Die Generalstaatsanwaltschaft im niedersächsischen Celle ermittelt gegen einen heute 95-jährigen ehemaligen Wachmann eines Kriegsgefangenenlagers. Der Mann habe seinen Wohnsitz in Bayern, die Ermittler werfen ihm „Beihilfe zum Mord“ vor, berichtete die „tageszeitung“ am Montag. Dem Mann wird zur Last gelegt, zwischen Oktober 1943 und April 1945 Dienst im Kriegsgefangenen-Mannschaftslager (Stalag) VI C Bathorn geleistet zu haben. In dem Lager auf dem Gebiet der Gemeinde Hoogstede (Kreis Grafschaft Bentheim) kamen viele sowjetische Kriegsgefangene zu Tode, hieß es.
Die „taz“ berichtet, die Generalstaatsanwaltschaft in Celle habe die Ermittlungen bestätigt. Am Montag waren die Sprecher der Behörde bislang nicht erreichbar. Dem Zeitungsbericht zufolge gingen den Ermittlungen der Celler Generalstaatsanwaltschaft mehr als zwei Jahre Vorermittlungen der Zentralen Stelle zur Aufklärung nationalsozialistischer Verbrechen im baden-württembergischen Ludwigsburg voraus, sagte deren Leiter Thomas Will der Zeitung. Die Ermittlungen seien das Ergebnis einer veränderten Rechtsprechung, wonach die verheerenden Bedingungen in Konzentrations- und manchen Gefangenenlagern vergleichbar seien.
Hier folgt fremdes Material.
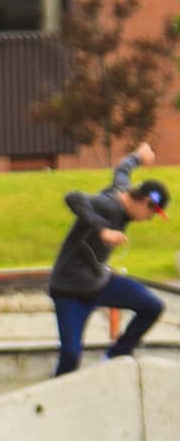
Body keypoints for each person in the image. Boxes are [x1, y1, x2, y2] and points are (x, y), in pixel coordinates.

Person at [48, 143, 169, 377]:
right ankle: (55, 399)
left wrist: (137, 156)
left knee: (152, 306)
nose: (149, 219)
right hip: (69, 290)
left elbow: (122, 170)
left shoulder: (123, 189)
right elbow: (73, 198)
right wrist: (102, 230)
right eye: (152, 213)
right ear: (145, 202)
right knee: (71, 357)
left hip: (99, 283)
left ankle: (113, 357)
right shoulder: (107, 205)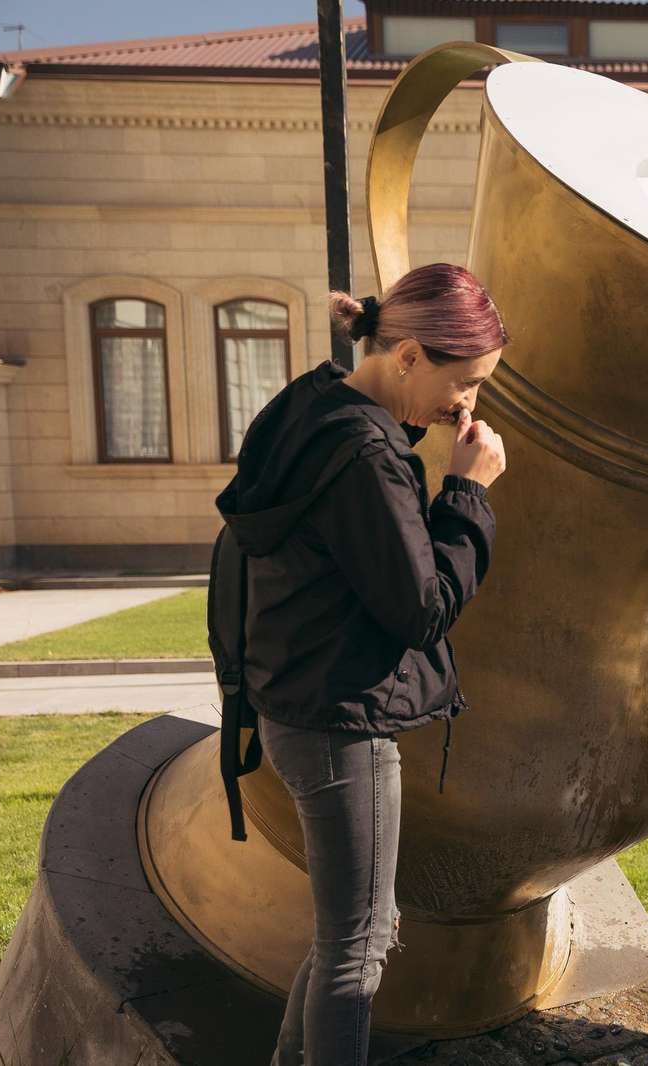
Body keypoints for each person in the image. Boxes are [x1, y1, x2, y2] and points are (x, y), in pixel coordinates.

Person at [211, 263, 510, 1066]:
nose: (468, 404)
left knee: (349, 933)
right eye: (465, 381)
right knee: (361, 948)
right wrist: (467, 493)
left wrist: (419, 448)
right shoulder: (365, 458)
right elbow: (423, 607)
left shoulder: (311, 409)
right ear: (408, 354)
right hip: (343, 723)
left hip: (300, 706)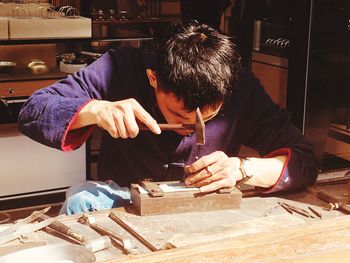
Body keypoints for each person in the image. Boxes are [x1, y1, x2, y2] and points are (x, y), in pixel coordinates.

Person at [18, 23, 318, 215]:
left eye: (209, 117)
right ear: (153, 79)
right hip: (124, 205)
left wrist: (243, 169)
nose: (191, 128)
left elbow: (304, 161)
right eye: (180, 116)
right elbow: (33, 111)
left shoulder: (241, 87)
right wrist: (96, 110)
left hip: (206, 209)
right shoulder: (120, 69)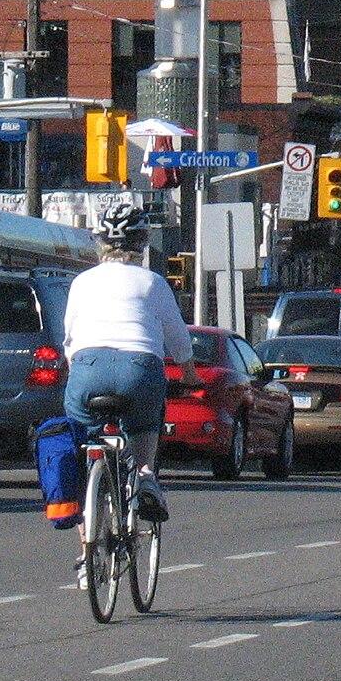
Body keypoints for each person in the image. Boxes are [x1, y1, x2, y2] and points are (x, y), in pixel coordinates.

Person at [63, 204, 197, 576]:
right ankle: (146, 476)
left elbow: (70, 338)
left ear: (100, 243)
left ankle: (87, 549)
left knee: (79, 446)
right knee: (145, 422)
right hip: (139, 368)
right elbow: (178, 339)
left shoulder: (82, 282)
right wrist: (188, 373)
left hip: (88, 368)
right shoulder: (153, 283)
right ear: (142, 245)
Dem Bericht zufolge schätzen Historiker, dass zwischen 5,3 Millionen und 5,7 Millionen sowjetischer Soldaten während des Zweiten Weltkrieges in Gefangenschaft geraten waren. Mindestens 2,6 Millionen kamen dabei in deutscher Gefangenschaft ums Leben - möglicherweise waren es auch bis zu 3,3 Millionen. Nach Angaben der Zentralen Stelle finden derzeit weitere Vorermittlungen in diesem Bereich gegen insgesamt sechs Personen statt.